DATASET EXCERPTS:

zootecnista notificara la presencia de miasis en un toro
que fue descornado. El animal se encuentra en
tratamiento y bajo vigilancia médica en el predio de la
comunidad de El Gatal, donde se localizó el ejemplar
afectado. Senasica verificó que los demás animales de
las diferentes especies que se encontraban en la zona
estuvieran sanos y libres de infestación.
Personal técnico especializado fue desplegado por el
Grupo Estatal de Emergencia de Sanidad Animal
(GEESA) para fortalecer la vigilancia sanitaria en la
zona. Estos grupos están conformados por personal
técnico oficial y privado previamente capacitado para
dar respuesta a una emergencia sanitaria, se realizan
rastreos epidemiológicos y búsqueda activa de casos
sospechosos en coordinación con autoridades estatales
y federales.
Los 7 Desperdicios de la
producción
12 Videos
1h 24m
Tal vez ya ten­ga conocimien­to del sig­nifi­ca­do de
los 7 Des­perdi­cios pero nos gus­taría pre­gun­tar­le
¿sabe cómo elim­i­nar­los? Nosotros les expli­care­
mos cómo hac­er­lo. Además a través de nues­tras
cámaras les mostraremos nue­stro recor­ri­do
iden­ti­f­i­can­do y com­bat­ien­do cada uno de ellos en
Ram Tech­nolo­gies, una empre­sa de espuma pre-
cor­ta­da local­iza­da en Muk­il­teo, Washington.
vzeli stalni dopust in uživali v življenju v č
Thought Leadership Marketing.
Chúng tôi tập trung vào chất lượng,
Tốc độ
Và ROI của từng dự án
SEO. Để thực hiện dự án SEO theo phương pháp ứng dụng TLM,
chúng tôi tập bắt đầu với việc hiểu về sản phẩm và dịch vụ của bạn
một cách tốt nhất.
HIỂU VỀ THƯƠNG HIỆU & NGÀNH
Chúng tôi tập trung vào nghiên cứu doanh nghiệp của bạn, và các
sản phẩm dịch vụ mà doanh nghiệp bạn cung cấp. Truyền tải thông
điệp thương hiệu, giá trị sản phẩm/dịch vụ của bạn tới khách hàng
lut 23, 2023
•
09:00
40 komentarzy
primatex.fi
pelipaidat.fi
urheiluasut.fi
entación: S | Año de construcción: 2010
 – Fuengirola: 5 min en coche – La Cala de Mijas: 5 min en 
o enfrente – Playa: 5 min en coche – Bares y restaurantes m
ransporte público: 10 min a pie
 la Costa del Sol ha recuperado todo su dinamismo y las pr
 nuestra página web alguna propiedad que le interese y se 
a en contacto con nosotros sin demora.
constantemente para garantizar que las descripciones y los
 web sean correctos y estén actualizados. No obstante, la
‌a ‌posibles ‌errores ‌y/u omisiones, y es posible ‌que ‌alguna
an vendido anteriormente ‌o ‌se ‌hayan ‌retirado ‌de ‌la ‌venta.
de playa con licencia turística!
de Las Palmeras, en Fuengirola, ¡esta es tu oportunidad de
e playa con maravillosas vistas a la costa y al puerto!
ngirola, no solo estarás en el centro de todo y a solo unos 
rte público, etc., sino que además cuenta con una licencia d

WORK ORDER: Starting at the line above that holds "một cách tốt nhất." and ending at the line that holds "la Costa del", transcribe each line exactly and include no other lines.

EXERCISE SOLUTION:
một cách tốt nhất.
HIỂU VỀ THƯƠNG HIỆU & NGÀNH
Chúng tôi tập trung vào nghiên cứu doanh nghiệp của bạn, và các
sản phẩm dịch vụ mà doanh nghiệp bạn cung cấp. Truyền tải thông
điệp thương hiệu, giá trị sản phẩm/dịch vụ của bạn tới khách hàng
lut 23, 2023
•
09:00
40 komentarzy
primatex.fi
pelipaidat.fi
urheiluasut.fi
entación: S | Año de construcción: 2010
 – Fuengirola: 5 min en coche – La Cala de Mijas: 5 min en 
o enfrente – Playa: 5 min en coche – Bares y restaurantes m
ransporte público: 10 min a pie
 la Costa del Sol ha recuperado todo su dinamismo y las pr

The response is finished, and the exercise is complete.